I looked at Womack's website and saw no guarantees or claims, other than they have been around a long time. I would expect that they have quality trees. Their "Aprium, Pluot and Pluerry" sure look tasty.
Mr. Bojangles, Love that song!
I plan to choose 3 varieties of trees for a multi planting strategy.. I'm thinking that maybe I'll balance my selection amongst tested varieties such as methley or Santa Rosa and the less tested varieties such as the pluots.
I'll have to document the success or failure of the pluots as I'm not finding very much content in this regard as it relates to DFW. I suppose typically gardeners might garden to get away from things like the internet, so I'm sure more folks have tried these, I'm just struggling to find their testimonials online.
We also have a nice apricot tree, some blossoms, but NO fruit.

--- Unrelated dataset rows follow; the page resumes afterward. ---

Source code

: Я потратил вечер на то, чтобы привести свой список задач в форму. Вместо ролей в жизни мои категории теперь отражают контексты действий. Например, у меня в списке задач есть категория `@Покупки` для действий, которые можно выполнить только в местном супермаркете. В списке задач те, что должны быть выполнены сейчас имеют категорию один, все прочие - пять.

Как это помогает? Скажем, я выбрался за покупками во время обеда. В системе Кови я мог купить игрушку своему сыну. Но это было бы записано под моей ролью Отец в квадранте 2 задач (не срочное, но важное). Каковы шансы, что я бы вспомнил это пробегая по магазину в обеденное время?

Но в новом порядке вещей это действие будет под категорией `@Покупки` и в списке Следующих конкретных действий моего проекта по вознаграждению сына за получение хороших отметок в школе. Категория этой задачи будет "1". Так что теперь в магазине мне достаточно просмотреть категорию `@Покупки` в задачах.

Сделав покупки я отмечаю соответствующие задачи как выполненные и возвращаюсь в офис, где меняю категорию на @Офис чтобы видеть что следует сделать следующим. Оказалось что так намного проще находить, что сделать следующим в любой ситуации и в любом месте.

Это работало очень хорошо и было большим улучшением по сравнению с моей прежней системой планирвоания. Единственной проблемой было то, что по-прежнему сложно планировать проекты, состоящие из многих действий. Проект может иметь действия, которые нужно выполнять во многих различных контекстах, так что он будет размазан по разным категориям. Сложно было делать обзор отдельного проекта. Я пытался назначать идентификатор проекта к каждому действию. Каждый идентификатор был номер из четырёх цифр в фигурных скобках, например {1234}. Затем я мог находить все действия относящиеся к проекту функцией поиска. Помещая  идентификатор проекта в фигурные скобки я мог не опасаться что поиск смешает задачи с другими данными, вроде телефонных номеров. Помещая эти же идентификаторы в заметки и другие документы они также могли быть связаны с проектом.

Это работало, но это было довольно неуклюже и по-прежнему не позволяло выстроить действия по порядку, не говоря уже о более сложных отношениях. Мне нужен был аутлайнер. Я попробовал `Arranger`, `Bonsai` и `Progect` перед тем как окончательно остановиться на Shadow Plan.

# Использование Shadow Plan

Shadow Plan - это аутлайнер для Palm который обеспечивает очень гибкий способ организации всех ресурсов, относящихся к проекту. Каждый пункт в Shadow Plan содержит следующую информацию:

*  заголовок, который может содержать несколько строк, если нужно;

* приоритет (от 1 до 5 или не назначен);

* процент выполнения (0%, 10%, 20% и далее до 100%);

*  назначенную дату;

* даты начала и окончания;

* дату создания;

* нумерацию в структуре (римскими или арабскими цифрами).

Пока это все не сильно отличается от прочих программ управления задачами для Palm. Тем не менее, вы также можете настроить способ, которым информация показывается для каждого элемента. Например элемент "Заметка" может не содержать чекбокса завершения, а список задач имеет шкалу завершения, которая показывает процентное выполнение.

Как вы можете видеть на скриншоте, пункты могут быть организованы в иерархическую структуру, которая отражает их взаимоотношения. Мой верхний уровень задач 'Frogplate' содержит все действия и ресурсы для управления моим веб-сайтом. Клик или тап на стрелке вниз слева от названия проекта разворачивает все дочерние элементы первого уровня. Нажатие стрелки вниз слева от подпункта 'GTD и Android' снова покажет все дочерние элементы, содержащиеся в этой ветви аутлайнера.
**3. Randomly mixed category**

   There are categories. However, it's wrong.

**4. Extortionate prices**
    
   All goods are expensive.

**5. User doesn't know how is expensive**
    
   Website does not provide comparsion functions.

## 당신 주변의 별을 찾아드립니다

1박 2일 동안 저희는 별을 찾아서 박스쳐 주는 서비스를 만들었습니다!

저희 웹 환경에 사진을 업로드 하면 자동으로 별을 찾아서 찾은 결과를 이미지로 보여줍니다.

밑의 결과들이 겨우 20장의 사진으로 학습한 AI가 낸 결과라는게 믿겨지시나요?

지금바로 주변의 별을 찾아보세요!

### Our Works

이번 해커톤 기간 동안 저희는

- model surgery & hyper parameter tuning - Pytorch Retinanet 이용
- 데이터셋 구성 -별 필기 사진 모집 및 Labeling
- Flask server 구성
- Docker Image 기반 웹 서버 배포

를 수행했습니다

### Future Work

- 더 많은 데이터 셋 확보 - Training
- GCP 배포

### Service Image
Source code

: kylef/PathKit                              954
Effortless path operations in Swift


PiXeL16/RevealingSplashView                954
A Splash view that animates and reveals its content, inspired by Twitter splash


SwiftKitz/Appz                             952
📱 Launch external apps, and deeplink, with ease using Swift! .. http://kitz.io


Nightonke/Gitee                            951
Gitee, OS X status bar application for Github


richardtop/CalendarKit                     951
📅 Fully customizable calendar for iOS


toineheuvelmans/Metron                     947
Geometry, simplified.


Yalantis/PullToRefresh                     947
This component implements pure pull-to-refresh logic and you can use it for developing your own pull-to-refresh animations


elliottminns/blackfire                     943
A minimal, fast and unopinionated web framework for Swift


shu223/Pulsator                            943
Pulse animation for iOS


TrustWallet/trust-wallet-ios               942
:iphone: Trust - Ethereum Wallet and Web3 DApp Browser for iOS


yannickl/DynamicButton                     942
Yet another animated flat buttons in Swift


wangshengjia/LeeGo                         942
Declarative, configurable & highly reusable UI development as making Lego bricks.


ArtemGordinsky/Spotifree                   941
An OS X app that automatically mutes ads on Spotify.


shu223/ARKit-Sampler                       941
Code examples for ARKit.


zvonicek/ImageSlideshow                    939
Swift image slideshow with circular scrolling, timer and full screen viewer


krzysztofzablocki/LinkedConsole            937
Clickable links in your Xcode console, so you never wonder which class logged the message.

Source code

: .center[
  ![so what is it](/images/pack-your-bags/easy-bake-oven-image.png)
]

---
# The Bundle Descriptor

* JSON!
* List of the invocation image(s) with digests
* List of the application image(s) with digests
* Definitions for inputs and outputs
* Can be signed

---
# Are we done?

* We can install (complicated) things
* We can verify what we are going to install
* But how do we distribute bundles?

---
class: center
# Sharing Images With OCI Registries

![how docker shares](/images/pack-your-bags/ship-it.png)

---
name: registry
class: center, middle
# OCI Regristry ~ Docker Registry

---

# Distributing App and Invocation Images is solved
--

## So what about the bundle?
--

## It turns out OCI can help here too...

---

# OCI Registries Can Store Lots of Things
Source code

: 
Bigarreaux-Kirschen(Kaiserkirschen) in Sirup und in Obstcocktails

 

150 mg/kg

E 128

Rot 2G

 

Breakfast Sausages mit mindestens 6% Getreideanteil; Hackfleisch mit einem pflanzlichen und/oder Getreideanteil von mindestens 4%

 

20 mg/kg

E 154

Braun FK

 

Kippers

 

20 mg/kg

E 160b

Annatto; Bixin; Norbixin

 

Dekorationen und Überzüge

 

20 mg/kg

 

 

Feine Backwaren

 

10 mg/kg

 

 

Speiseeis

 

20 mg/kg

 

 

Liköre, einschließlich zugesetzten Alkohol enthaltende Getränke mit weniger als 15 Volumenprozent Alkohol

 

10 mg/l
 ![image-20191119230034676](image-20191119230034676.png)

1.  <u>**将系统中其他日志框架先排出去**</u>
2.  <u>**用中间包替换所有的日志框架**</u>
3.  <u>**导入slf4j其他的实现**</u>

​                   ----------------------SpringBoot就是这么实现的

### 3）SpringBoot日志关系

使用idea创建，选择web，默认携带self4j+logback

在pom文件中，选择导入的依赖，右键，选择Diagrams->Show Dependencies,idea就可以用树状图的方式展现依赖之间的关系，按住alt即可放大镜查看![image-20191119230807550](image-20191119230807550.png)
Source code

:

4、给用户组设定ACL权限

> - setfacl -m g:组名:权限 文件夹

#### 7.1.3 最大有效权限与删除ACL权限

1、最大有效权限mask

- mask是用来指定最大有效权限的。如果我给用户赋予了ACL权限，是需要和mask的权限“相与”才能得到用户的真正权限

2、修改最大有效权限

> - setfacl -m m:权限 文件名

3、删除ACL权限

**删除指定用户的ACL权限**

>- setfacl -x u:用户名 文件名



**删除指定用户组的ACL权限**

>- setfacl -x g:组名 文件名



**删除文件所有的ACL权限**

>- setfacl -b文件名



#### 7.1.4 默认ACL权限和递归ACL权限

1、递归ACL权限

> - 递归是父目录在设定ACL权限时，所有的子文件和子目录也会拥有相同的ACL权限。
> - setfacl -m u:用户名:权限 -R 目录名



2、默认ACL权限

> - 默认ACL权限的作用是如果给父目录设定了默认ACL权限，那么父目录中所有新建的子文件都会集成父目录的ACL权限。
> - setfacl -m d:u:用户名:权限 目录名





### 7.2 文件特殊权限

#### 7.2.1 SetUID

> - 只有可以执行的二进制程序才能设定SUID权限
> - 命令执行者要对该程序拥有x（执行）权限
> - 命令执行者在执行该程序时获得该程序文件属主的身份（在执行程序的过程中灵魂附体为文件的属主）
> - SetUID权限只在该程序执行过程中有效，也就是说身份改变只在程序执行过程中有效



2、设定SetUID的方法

The chill hours are the problem. You have to have low chill hour trees for a warm winter, but if the winter is cold, you get nada.
We have had great success with citrus, peaches, and pears. If you live near the gulf coast, you should have Bob Randall's book.
After hearing that i told him i needed 4 pecan, 6 peach, 4 persimmon, 4 fig, 2 pear, this is where i live, id like you to pick the specific type.
I had the best non failure rate in the few years ive been planting. One persimmons died but came up from the roots. So i lost 0 out of a couple dozen trees.
As far as the hybrid, i planted one in central texas. It is still alive after 4 years. It was large when i bought it. Like 6ft tall. It was confused, blooming in fall instead of spring. Then after that 12" rain in 2 days (2 years sgo?)it got a fungus. Leaves turned brown and fell off. I did nothing to heal it. It survived but no fruit yet.